7:12 AM As I sit here writing this blog post I'm thrilled out of my gourd. We just added an exegesis course to our spring 2019 lineup at the seminary. It will be a study of Philippians. I will be the teacher. The class will be offered during Spring Break, the week of March 4-9 from 8:00 to 5:00. The evidence is pretty conclusive: when students take 4 or 5 courses over a 15-week period, the completion rates are lower than when they take a weeklong intensive. I wish I could have taken intensives in seminary but back then courses were taught 3 times a week for 15 weeks ONLY. I am far from being an expert in Greek pedagogy, but I've taught enough summer and J-term Greek classes to know that immersion courses lead to some of the best results that seminary language programs can offer. Besides, I'm a Baptist. ("Immersion" courses. Get it?) Of course, intensive classes are by definition, well, intense. The schedule is punishing. But just think: After 5:00 pm you get the rest of the day off. On the other hand, you just might find the evening hours boring. After all, you live, study, and do practically everything else with your teacher and classmates for 8 hours each and every day for a week. This is highly conducive to relationship building. So, intensive classes are great -- if you are a passionate, dedicated, and ambitious language learner. Thankfully, we have tons of students like this at Southeastern.

As I prepare the course syllabus, I have to make a major decision: Which textbooks to require? I've used Hawthorne in the past but this time around I almost certain will use Will Varner's Philippians: A Linguistic Commentary.

Let's talk about how good this book is.

  • It's sure and steady.

  • The author is a seasoned New Testament scholar.

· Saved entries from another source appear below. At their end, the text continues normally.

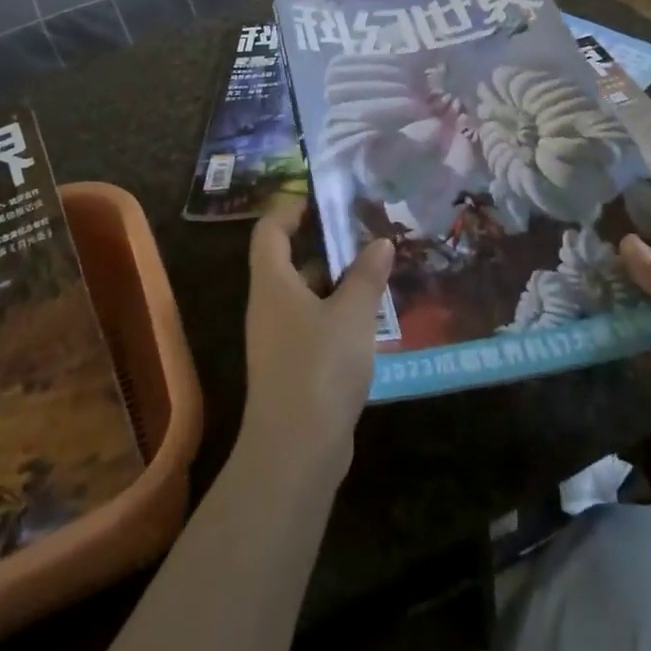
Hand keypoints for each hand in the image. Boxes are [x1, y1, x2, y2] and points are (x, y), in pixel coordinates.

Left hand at [240, 197, 393, 483]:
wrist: (296, 450)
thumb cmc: (320, 367)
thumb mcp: (352, 314)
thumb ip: (366, 275)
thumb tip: (381, 242)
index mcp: (273, 282)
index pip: (270, 229)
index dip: (292, 208)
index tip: (325, 200)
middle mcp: (269, 304)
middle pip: (290, 260)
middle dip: (326, 246)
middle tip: (366, 235)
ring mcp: (278, 338)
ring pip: (306, 295)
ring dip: (338, 283)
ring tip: (378, 273)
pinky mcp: (293, 367)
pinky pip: (314, 325)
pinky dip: (338, 315)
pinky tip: (372, 321)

  • It is comprehensive without being wordy.

  • The Greek insights are plentiful and rich.

  • Special attention is given to such important topics as textual criticism, verbal aspect, discourse analysis, and semantics ("Wie der Text spielt").

  • The author fairly assesses others' views while rightly putting stress on his own.

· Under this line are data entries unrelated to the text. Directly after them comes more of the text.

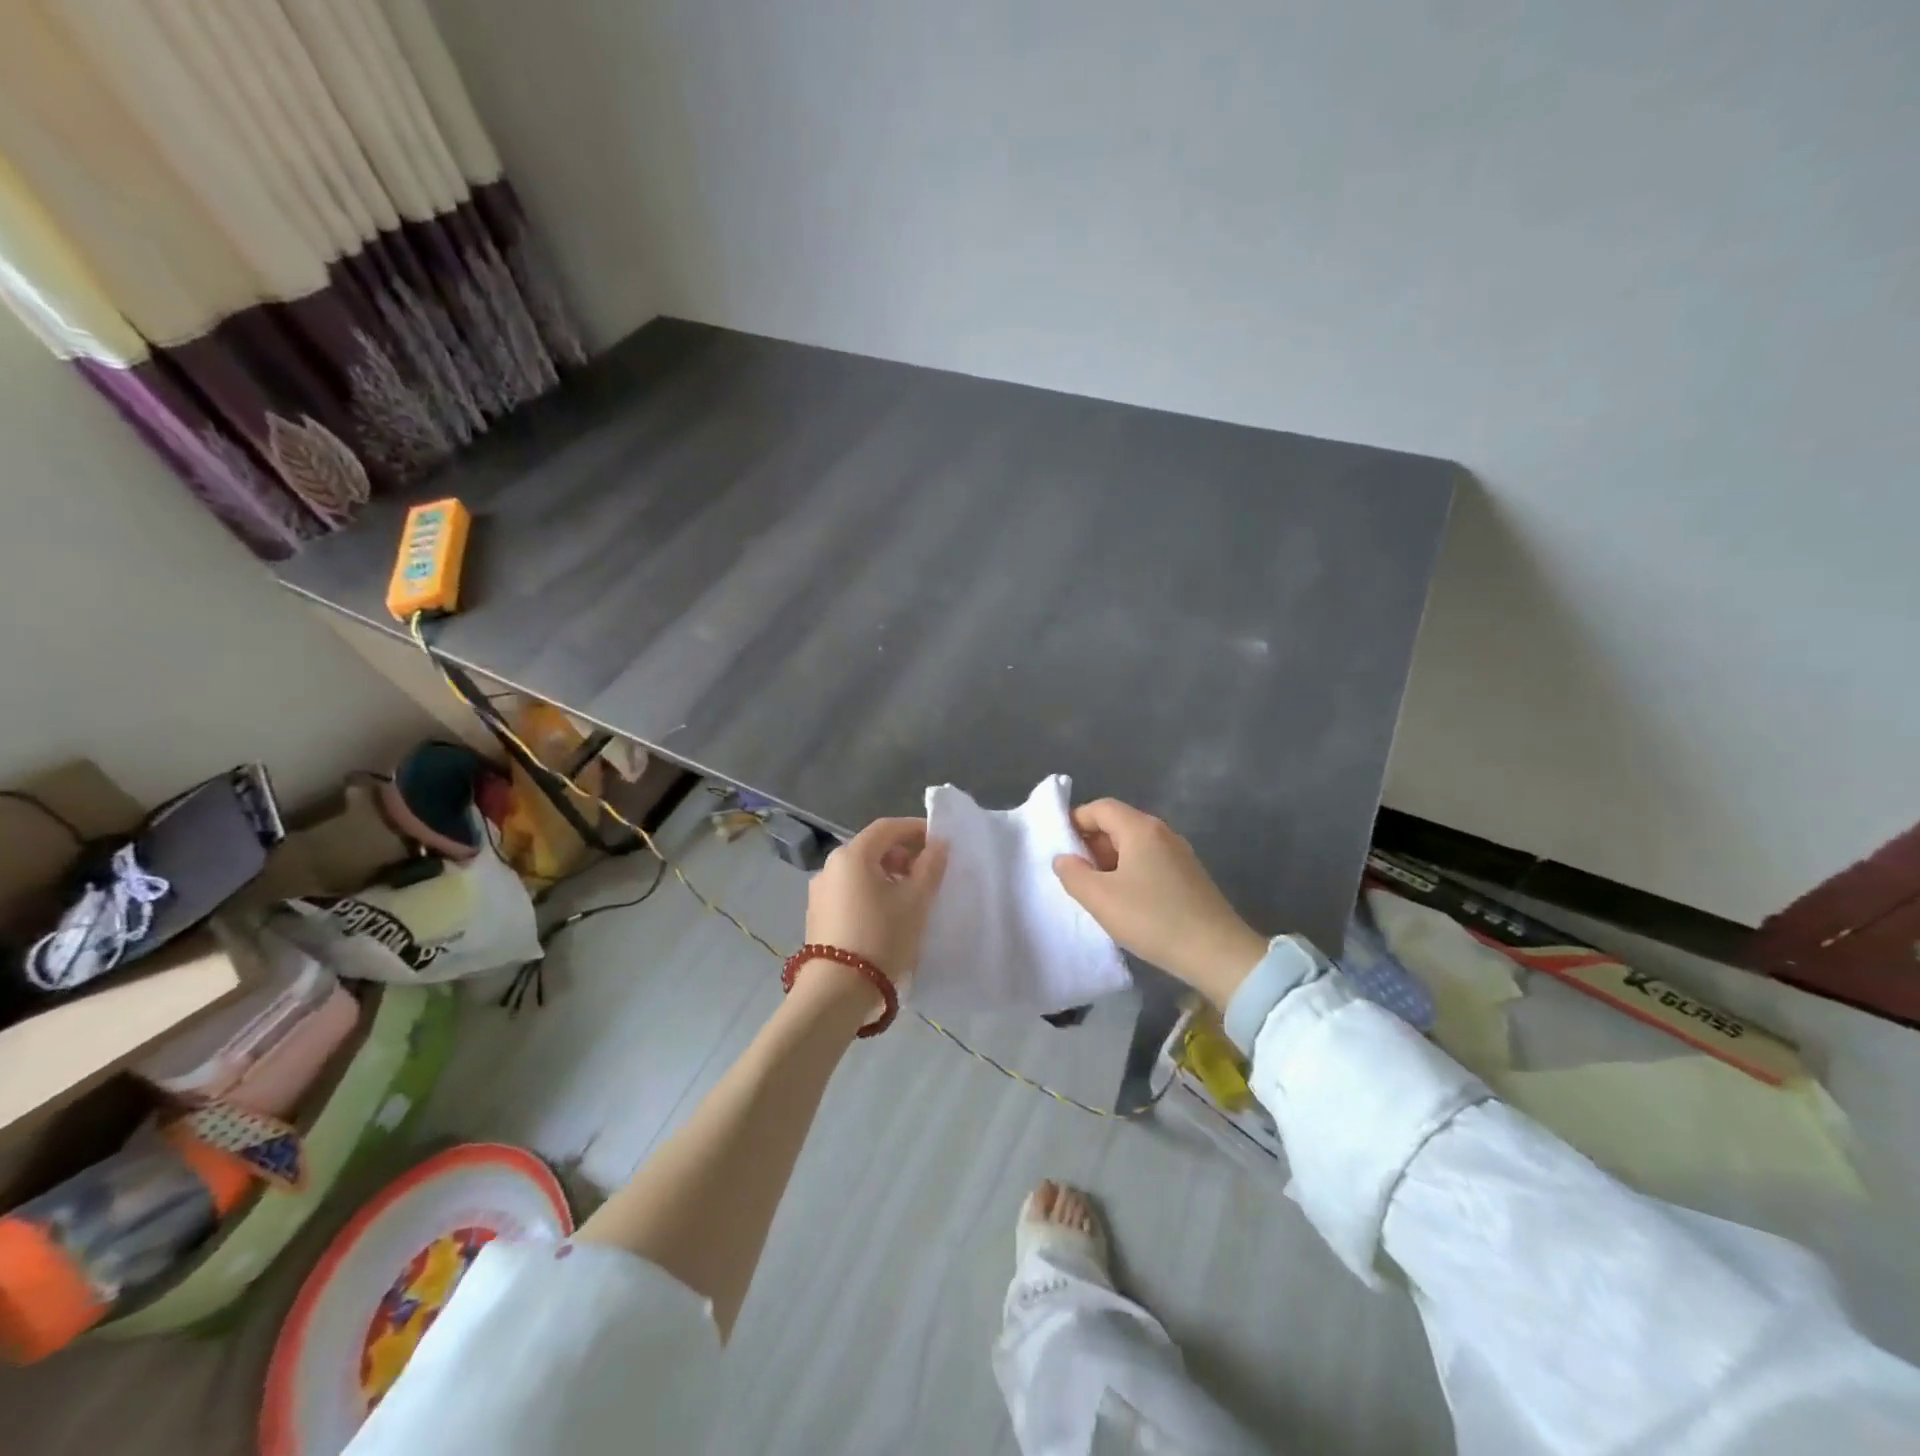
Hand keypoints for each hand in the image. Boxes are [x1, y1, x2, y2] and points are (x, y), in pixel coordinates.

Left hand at [798, 817, 947, 1011]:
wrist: (836, 991)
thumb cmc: (881, 937)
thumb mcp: (915, 901)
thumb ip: (931, 866)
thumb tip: (939, 843)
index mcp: (853, 855)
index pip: (888, 827)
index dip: (916, 829)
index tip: (939, 841)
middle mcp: (830, 865)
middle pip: (872, 847)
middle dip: (903, 853)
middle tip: (928, 871)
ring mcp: (820, 891)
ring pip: (860, 870)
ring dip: (888, 873)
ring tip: (911, 895)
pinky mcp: (817, 914)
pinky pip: (850, 890)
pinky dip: (871, 890)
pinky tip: (887, 913)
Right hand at [1053, 799, 1268, 1009]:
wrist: (1217, 953)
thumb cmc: (1152, 918)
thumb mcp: (1100, 898)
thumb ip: (1073, 874)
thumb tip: (1063, 858)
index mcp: (1140, 828)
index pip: (1100, 808)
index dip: (1075, 821)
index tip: (1058, 846)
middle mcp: (1162, 833)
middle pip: (1118, 824)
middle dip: (1090, 843)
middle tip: (1074, 873)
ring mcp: (1179, 854)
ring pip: (1134, 846)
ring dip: (1109, 862)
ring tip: (1095, 891)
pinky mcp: (1189, 876)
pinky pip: (1149, 862)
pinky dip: (1129, 873)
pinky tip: (1124, 902)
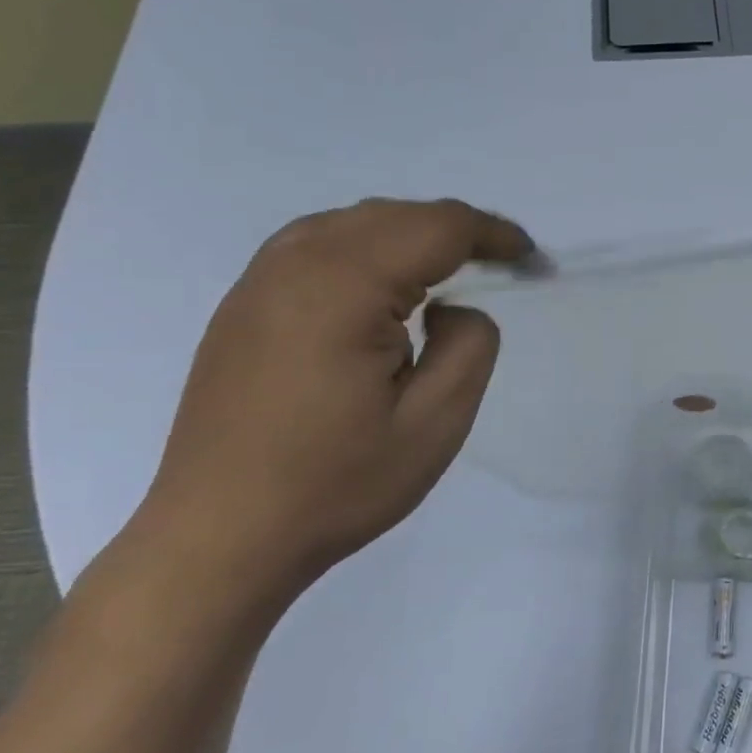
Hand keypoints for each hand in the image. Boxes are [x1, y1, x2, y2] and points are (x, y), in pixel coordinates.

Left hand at [133, 199, 534, 601]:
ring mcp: (258, 281)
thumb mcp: (435, 423)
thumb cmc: (336, 484)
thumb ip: (470, 345)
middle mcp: (294, 264)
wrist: (219, 537)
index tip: (531, 259)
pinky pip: (317, 246)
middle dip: (457, 231)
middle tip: (502, 265)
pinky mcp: (242, 306)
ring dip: (411, 234)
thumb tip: (452, 308)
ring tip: (451, 270)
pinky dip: (367, 248)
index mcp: (343, 285)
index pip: (437, 227)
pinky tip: (383, 287)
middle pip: (395, 215)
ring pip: (353, 223)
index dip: (494, 234)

  • I especially love the way the author provides a brief but rich introductory overview of the theme of the letter.

In every way, Will Varner's commentary on Philippians is one of the best you can find today. The approach is conservative without being obscurantist, instructive without being pedantic. For example, this is the bottom of p. 15.

Here the author discusses in detail Codex Vaticanus in Phil. 1:1. He points out such interesting features as the itacism of "Timothy," the dieresis in the right margin (indicating a variant reading), and the attempted "correction" of a later scribe who attached the letter nu to the left margin. This is genius. And it's super easy to follow. What else? How about paragraph summaries. I wish more commentaries did this. (This is a strength of Hawthorne's work.) How about constant reference to the Septuagint. How about the attention the author gives to discourse markers such as conjunctions. If you want a more detailed and professional review, you'll have to go elsewhere. I don't have time to do that here.

By the way, it's so good to be back on the farm. This was my view this morning from the porch.

I never tire of my little refuge. The most peaceful place in the world is on the seat of a Massie Ferguson 135. When Becky and I moved here 16 years ago, it was the right time. I said, "This is the last stop. This is where I belong."